Required work: Write out every line of the material below word for word, changing nothing.

(Extracted text from the pages)

[Start of Attachment]

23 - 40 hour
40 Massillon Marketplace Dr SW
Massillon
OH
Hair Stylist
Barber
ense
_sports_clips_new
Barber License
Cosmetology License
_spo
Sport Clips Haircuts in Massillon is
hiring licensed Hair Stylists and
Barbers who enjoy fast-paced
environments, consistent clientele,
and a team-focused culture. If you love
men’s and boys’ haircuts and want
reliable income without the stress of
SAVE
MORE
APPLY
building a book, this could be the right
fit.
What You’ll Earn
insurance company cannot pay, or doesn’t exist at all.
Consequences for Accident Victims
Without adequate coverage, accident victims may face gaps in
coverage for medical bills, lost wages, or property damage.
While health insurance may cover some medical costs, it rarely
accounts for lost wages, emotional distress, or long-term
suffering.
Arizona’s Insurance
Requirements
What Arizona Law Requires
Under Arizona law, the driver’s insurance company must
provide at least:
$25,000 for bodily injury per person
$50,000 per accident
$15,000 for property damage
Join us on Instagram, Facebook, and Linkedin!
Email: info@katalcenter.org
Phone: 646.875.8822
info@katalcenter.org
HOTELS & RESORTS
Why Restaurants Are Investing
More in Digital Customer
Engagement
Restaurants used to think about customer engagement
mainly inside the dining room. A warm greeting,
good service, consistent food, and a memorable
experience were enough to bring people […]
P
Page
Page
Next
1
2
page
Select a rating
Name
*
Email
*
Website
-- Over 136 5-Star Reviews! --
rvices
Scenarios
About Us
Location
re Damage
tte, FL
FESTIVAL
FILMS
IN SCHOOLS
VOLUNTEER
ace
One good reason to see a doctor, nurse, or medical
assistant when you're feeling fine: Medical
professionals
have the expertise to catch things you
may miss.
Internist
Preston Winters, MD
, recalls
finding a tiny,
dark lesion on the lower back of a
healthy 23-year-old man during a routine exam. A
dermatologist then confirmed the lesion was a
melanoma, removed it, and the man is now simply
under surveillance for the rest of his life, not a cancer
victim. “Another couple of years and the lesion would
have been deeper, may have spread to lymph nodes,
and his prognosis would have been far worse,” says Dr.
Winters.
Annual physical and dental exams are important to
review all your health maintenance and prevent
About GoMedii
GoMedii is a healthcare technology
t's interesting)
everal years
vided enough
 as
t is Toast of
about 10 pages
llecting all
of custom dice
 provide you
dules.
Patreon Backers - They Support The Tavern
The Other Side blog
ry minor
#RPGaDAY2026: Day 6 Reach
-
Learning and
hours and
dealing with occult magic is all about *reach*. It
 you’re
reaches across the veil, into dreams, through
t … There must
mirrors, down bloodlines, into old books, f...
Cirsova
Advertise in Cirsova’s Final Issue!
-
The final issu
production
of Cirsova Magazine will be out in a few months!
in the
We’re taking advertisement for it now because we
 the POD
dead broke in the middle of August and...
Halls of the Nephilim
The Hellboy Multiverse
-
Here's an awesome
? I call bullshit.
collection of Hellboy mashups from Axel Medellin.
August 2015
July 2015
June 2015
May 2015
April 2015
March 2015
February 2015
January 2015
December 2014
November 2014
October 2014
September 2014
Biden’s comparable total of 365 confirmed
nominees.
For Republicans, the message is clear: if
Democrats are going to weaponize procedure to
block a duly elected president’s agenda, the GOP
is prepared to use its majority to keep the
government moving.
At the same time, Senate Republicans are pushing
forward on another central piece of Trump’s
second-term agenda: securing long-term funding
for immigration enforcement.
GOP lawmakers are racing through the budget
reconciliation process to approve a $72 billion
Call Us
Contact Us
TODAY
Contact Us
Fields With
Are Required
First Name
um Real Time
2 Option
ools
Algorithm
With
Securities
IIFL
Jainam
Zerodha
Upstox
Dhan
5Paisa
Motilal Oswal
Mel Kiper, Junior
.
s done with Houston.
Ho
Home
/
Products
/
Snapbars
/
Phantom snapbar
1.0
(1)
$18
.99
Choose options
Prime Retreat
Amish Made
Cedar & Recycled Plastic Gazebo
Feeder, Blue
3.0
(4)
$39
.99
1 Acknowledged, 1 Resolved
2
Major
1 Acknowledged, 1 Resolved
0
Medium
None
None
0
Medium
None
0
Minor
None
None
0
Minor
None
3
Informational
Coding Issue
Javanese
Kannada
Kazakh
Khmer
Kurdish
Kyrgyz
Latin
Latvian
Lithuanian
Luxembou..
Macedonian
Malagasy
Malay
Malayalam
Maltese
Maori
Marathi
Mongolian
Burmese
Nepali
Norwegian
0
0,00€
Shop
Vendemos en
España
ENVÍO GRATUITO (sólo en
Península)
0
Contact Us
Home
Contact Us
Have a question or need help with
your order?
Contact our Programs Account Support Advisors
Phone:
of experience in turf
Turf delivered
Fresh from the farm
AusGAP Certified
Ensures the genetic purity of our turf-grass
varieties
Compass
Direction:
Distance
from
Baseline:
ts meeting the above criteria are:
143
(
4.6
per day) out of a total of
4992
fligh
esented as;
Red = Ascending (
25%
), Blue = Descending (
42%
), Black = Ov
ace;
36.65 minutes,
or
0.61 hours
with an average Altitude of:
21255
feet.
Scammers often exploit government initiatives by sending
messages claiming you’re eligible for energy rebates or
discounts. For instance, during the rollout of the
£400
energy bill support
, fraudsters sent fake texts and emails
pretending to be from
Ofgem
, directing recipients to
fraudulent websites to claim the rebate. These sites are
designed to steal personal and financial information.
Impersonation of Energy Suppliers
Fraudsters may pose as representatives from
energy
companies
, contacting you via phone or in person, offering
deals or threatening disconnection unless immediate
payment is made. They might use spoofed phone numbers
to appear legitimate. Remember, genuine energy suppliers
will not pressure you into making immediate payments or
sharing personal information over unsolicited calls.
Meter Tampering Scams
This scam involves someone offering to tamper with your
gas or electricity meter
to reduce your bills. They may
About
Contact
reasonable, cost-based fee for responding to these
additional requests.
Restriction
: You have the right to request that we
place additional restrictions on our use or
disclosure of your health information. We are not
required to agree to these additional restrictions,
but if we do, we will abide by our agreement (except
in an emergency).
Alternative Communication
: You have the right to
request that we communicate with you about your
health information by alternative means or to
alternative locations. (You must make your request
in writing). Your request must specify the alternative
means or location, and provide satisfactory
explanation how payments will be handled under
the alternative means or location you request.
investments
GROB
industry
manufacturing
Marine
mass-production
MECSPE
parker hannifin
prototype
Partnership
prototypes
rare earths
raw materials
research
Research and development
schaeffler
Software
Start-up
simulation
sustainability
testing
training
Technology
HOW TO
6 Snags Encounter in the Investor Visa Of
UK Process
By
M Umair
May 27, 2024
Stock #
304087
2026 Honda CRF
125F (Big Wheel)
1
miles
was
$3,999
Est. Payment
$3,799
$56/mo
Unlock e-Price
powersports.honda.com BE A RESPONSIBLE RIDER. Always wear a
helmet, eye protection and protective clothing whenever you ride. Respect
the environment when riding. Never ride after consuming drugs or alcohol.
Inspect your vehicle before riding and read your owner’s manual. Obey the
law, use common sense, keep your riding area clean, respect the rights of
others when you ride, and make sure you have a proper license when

[End of Attachment]

Output below:
23 - 40 hour
40 Massillon Marketplace Dr SW
Massillon
OH
Hair Stylist
Barber
ense
_sports_clips_new
Barber License
Cosmetology License
_spo
Sport Clips Haircuts in Massillon is
hiring licensed Hair Stylists and
Barbers who enjoy fast-paced
environments, consistent clientele,
and a team-focused culture. If you love
men’s and boys’ haircuts and want
reliable income without the stress of
SAVE
MORE
APPLY
building a book, this could be the right
fit.
What You’ll Earn
insurance company cannot pay, or doesn’t exist at all.
Consequences for Accident Victims
Without adequate coverage, accident victims may face gaps in
coverage for medical bills, lost wages, or property damage.
While health insurance may cover some medical costs, it rarely
accounts for lost wages, emotional distress, or long-term
suffering.
Arizona’s Insurance
Requirements
What Arizona Law Requires
Under Arizona law, the driver’s insurance company must
provide at least:
$25,000 for bodily injury per person
$50,000 per accident
$15,000 for property damage
Join us on Instagram, Facebook, and Linkedin!
Email: info@katalcenter.org
Phone: 646.875.8822
info@katalcenter.org
HOTELS & RESORTS
Why Restaurants Are Investing
More in Digital Customer
Engagement
Restaurants used to think about customer engagement
mainly inside the dining room. A warm greeting,
good service, consistent food, and a memorable
experience were enough to bring people […]
P
Page
Page
Next
1
2
page
Select a rating
Name
*
Email
*
Website
-- Over 136 5-Star Reviews! --
rvices
Scenarios
About Us
Location
re Damage
tte, FL
FESTIVAL
FILMS
IN SCHOOLS
VOLUNTEER
ace
One good reason to see a doctor, nurse, or medical
assistant when you're feeling fine: Medical
professionals
have the expertise to catch things you
may miss.
Internist
Preston Winters, MD
, recalls
finding a tiny,
dark lesion on the lower back of a
healthy 23-year-old man during a routine exam. A
dermatologist then confirmed the lesion was a
melanoma, removed it, and the man is now simply
under surveillance for the rest of his life, not a cancer
victim. “Another couple of years and the lesion would
have been deeper, may have spread to lymph nodes,
and his prognosis would have been far worse,” says Dr.
Winters.
Annual physical and dental exams are important to
review all your health maintenance and prevent
About GoMedii
GoMedii is a healthcare technology
t's interesting)
everal years
vided enough
 as
t is Toast of
about 10 pages
llecting all
of custom dice
 provide you
dules.
Patreon Backers - They Support The Tavern
The Other Side blog
ry minor
#RPGaDAY2026: Day 6 Reach
-
Learning and
hours and
dealing with occult magic is all about *reach*. It
 you’re
reaches across the veil, into dreams, through
t … There must
mirrors, down bloodlines, into old books, f...
Cirsova
Advertise in Cirsova’s Final Issue!
-
The final issu
production
of Cirsova Magazine will be out in a few months!
in the
We’re taking advertisement for it now because we
 the POD
dead broke in the middle of August and...
Halls of the Nephilim
The Hellboy Multiverse
-
Here's an awesome
? I call bullshit.
collection of Hellboy mashups from Axel Medellin.
August 2015
July 2015
June 2015
May 2015
April 2015
March 2015
February 2015
January 2015
December 2014
November 2014
October 2014
September 2014
Biden’s comparable total of 365 confirmed
nominees.
For Republicans, the message is clear: if
Democrats are going to weaponize procedure to
block a duly elected president’s agenda, the GOP
is prepared to use its majority to keep the
government moving.
At the same time, Senate Republicans are pushing
forward on another central piece of Trump’s
second-term agenda: securing long-term funding
for immigration enforcement.
GOP lawmakers are racing through the budget
reconciliation process to approve a $72 billion
Call Us
Contact Us
TODAY
Contact Us
Fields With
Are Required
First Name
um Real Time
2 Option
ools
Algorithm
With
Securities
IIFL
Jainam
Zerodha
Upstox
Dhan
5Paisa
Motilal Oswal
Mel Kiper, Junior
.
s done with Houston.
Ho
Home
/
Products
/
Snapbars
/
Phantom snapbar
1.0
(1)
$18
.99
Choose options
Prime Retreat
Amish Made
Cedar & Recycled Plastic Gazebo
Feeder, Blue
3.0
(4)
$39
.99
1 Acknowledged, 1 Resolved
2
Major
1 Acknowledged, 1 Resolved
0
Medium
None
None
0
Medium
None
0
Minor
None
None
0
Minor
None
3
Informational
Coding Issue
Javanese
Kannada
Kazakh
Khmer
Kurdish
Kyrgyz
Latin
Latvian
Lithuanian
Luxembou..
Macedonian
Malagasy
Malay
Malayalam
Maltese
Maori
Marathi
Mongolian
Burmese
Nepali
Norwegian
0
0,00€
Shop
Vendemos en
España
ENVÍO GRATUITO (sólo en
Península)
0
Contact Us
Home
Contact Us
Have a question or need help with
your order?
Contact our Programs Account Support Advisors
Phone:
of experience in turf
Turf delivered
Fresh from the farm
AusGAP Certified
Ensures the genetic purity of our turf-grass
varieties
Compass
Direction:
Distance
from
Baseline:
ts meeting the above criteria are:
143
(
4.6
per day) out of a total of
4992
fligh
esented as;
Red = Ascending (
25%
), Blue = Descending (
42%
), Black = Ov
ace;
36.65 minutes,
or
0.61 hours
with an average Altitude of:
21255
feet.
Scammers often exploit government initiatives by sending
messages claiming you’re eligible for energy rebates or
discounts. For instance, during the rollout of the
£400
energy bill support
, fraudsters sent fake texts and emails
pretending to be from
Ofgem
, directing recipients to
fraudulent websites to claim the rebate. These sites are
designed to steal personal and financial information.
Impersonation of Energy Suppliers
Fraudsters may pose as representatives from
energy
companies
, contacting you via phone or in person, offering
deals or threatening disconnection unless immediate
payment is made. They might use spoofed phone numbers
to appear legitimate. Remember, genuine energy suppliers
will not pressure you into making immediate payments or
sharing personal information over unsolicited calls.
Meter Tampering Scams
This scam involves someone offering to tamper with your
gas or electricity meter
to reduce your bills. They may
About
Contact
reasonable, cost-based fee for responding to these
additional requests.
Restriction
: You have the right to request that we
place additional restrictions on our use or
disclosure of your health information. We are not
required to agree to these additional restrictions,
but if we do, we will abide by our agreement (except
in an emergency).
Alternative Communication
: You have the right to
request that we communicate with you about your
health information by alternative means or to
alternative locations. (You must make your request
in writing). Your request must specify the alternative
means or location, and provide satisfactory
explanation how payments will be handled under
the alternative means or location you request.
investments
GROB
industry
manufacturing
Marine
mass-production
MECSPE
parker hannifin
prototype
Partnership
prototypes
rare earths
raw materials
research
Research and development
schaeffler
Software
Start-up
simulation
sustainability
testing
training
Technology
HOW TO
6 Snags Encounter in the Investor Visa Of
UK Process
By
M Umair
May 27, 2024
Stock #
304087
2026 Honda CRF
125F (Big Wheel)
1
miles
was
$3,999
Est. Payment
$3,799
$56/mo
Unlock e-Price
powersports.honda.com BE A RESPONSIBLE RIDER. Always wear a
helmet, eye protection and protective clothing whenever you ride. Respect
the environment when riding. Never ride after consuming drugs or alcohol.
Inspect your vehicle before riding and read your owner’s manual. Obey the
law, use common sense, keep your riding area clean, respect the rights of
others when you ride, and make sure you have a proper license when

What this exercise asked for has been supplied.